So this is definitely interesting.

RCU works extremely well if you have a high ratio of reads to writes and
a natural single writer. For instance, if you have a game where there
is a scoring system and no readers do anything that depend on writes
that they cause themselves. The views of the scores are all read and
displayed, but updates to the score can just be thrown into an async
queue and when the writer gets to them, the score increases, and the
players display the new score the next time they read the score.

In this case, you have tightly coupled reads to writes, so I can say now
after thinking about it that RCU is not a great fit. Letting each entity
do an atomic transaction using the DB's row level locks will scale out
better than a single writer pattern.

I do see one advantage to having writes separate from workers. That is
the fact that the Heat database will likely scale differently than the
endpoints the plugins in Heat will. So it may make sense to have 100
workers doing calls to nova/swift/glance/cinder/etc., but you might only
have a database that can reasonably do 10 transactions at once.

This is premature optimization IMO, but it might make sense to have a
disciplined approach to the code so that moving those bits apart later
will be possible.

> I do not insist that it has to be the way I am saying. I am merely
> brainstorming to see if the "centralized" write makes sense in this
> case. I also admit that I do not have performance data, and I am not any
> DB expert.

Indeed, thanks for your thoughts, they are much appreciated. We have
quite a few experts that may be reading this thread so if we say
something stupid (likely) they will hopefully correct us. Until then we
can discuss things logically and test our hypotheses as necessary. :)

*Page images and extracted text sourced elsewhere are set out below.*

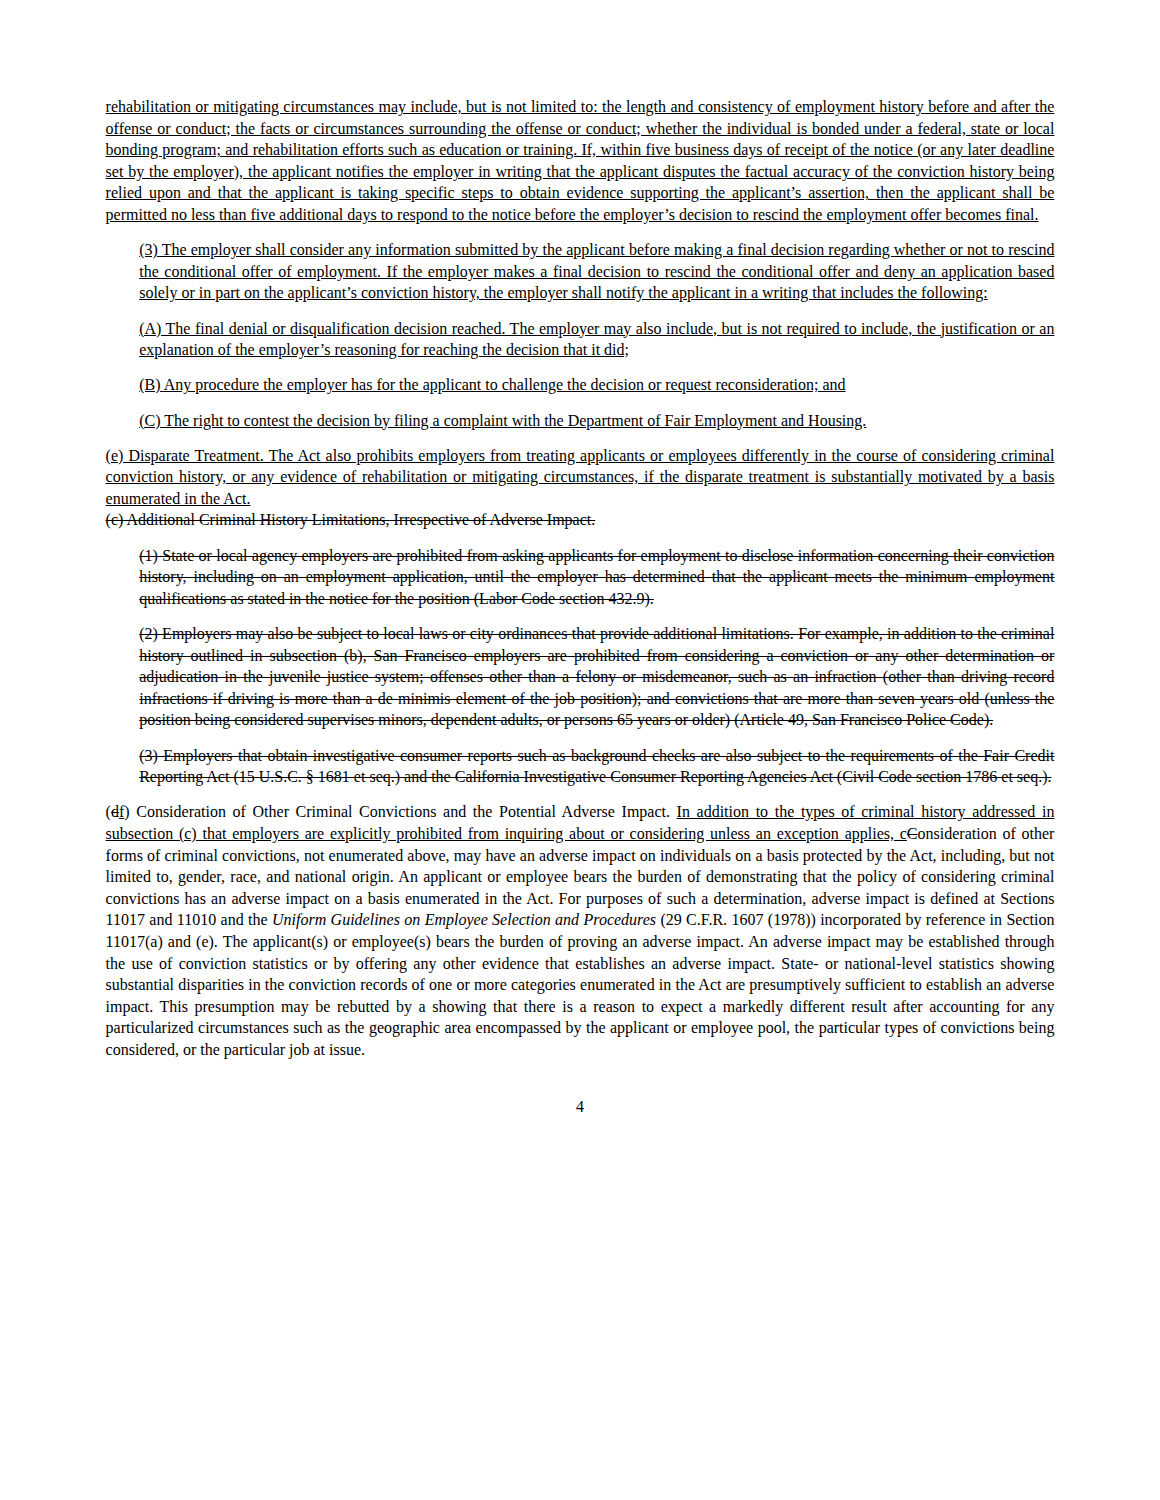rehabilitation or mitigating circumstances may include, but is not limited to: the length and consistency of employment history before and after the offense or conduct; the facts or circumstances surrounding the offense or conduct; whether the individual is bonded under a federal, state or local bonding program; and rehabilitation efforts such as education or training. If, within five business days of receipt of the notice (or any later deadline set by the employer), the applicant notifies the employer in writing that the applicant disputes the factual accuracy of the conviction history being relied upon and that the applicant is taking specific steps to obtain evidence supporting the applicant’s assertion, then the applicant shall be permitted no less than five additional days to respond to the notice before the employer’s decision to rescind the employment offer becomes final.
(3) The employer shall consider any information submitted by the applicant before making a final decision regarding whether or not to rescind the conditional offer of employment. If the employer makes a final decision to rescind the conditional offer and deny an application based solely or in part on the applicant’s conviction history, the employer shall notify the applicant in a writing that includes the following:
(A) The final denial or disqualification decision reached. The employer may also include, but is not required to include, the justification or an explanation of the employer’s reasoning for reaching the decision that it did;
(B) Any procedure the employer has for the applicant to challenge the decision or request reconsideration; and
(C) The right to contest the decision by filing a complaint with the Department of Fair Employment and Housing.
(e) Disparate Treatment. The Act also prohibits employers from treating applicants or employees differently in the course of considering criminal conviction history, or any evidence of rehabilitation or mitigating circumstances, if the disparate treatment is substantially motivated by a basis enumerated in the Act.
(c) Additional Criminal History Limitations, Irrespective of Adverse Impact.
(1) State or local agency employers are prohibited from asking applicants for employment to disclose information concerning their conviction history, including on an employment application, until the employer has determined that the applicant meets the minimum employment qualifications as stated in the notice for the position (Labor Code section 432.9).
(2) Employers may also be subject to local laws or city ordinances that provide additional limitations. For example, in addition to the criminal history outlined in subsection (b), San Francisco employers are prohibited from considering a conviction or any other determination or adjudication in the juvenile justice system; offenses other than a felony or misdemeanor, such as an infraction (other than driving record infractions if driving is more than a de minimis element of the job position); and convictions that are more than seven years old (unless the position being considered supervises minors, dependent adults, or persons 65 years or older) (Article 49, San Francisco Police Code).
(3) Employers that obtain investigative consumer reports such as background checks are also subject to the requirements of the Fair Credit Reporting Act (15 U.S.C. § 1681 et seq.) and the California Investigative Consumer Reporting Agencies Act (Civil Code section 1786 et seq.).
(df) Consideration of Other Criminal Convictions and the Potential Adverse Impact. In addition to the types of criminal history addressed in subsection (c) that employers are explicitly prohibited from inquiring about or considering unless an exception applies, c Consideration of other forms of criminal convictions, not enumerated above, may have an adverse impact on individuals on a basis protected by the Act, including, but not limited to, gender, race, and national origin. An applicant or employee bears the burden of demonstrating that the policy of considering criminal convictions has an adverse impact on a basis enumerated in the Act. For purposes of such a determination, adverse impact is defined at Sections 11017 and 11010 and the Uniform Guidelines on Employee Selection and Procedures (29 C.F.R. 1607 (1978)) incorporated by reference in Section 11017(a) and (e). The applicant(s) or employee(s) bears the burden of proving an adverse impact. An adverse impact may be established through the use of conviction statistics or by offering any other evidence that establishes an adverse impact. State- or national-level statistics showing substantial disparities in the conviction records of one or more categories enumerated in the Act are presumptively sufficient to establish an adverse impact. This presumption may be rebutted by a showing that there is a reason to expect a markedly different result after accounting for any particularized circumstances such as the geographic area encompassed by the applicant or employee pool, the particular types of convictions being considered, or the particular job at issue.
4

> >> With the distributed approach, I see following drawbacks:
> >> 1. Every time a resource is done, the peer resources (siblings) are
> >> checked to see if they are done and the parent is propagated. This
> >> happens for each resource.
> > 
> > This is slightly inaccurate.
> > 
> > Every time a resource is done, resources that depend on that resource
> > are checked to see if they still have any unresolved dependencies.
> > 
> Yes. If we have a graph in DB, we should be able to easily compute this.
> If the edges are distributed and kept along with the resources in the
> resources, we might have to execute multiple queries or keep the graph
> in memory.
> >> 2. The worker has to run through all the resources to see if the stack
> >> is done, to mark it as completed.
> > 
> > If a worker completes a resource which has no dependent resources, it
> > only needs to check to see if all of the other edges of the graph are
> > complete to mark the state as complete. There is no full traversal
> > unless you want to make sure nothing regressed, which is not the way any
> > of the specs read.
> > 
> I agree. For this same reason I am favoring to have the graph in DB. I
> also noted that Zane is not against keeping the graph in DB, but only
> that store the *actual* dependencies in resources (may be physical
> resource ID?). This is fine I think, though we will be looking at graph
> table some times(create/update) and looking at these dependencies in
> resource table at other times (delete/clean-up?). The graph can
> instantly tell if it is done or not when we look at it, but for
> clean-ups and delelts we would have to rely on resource table also.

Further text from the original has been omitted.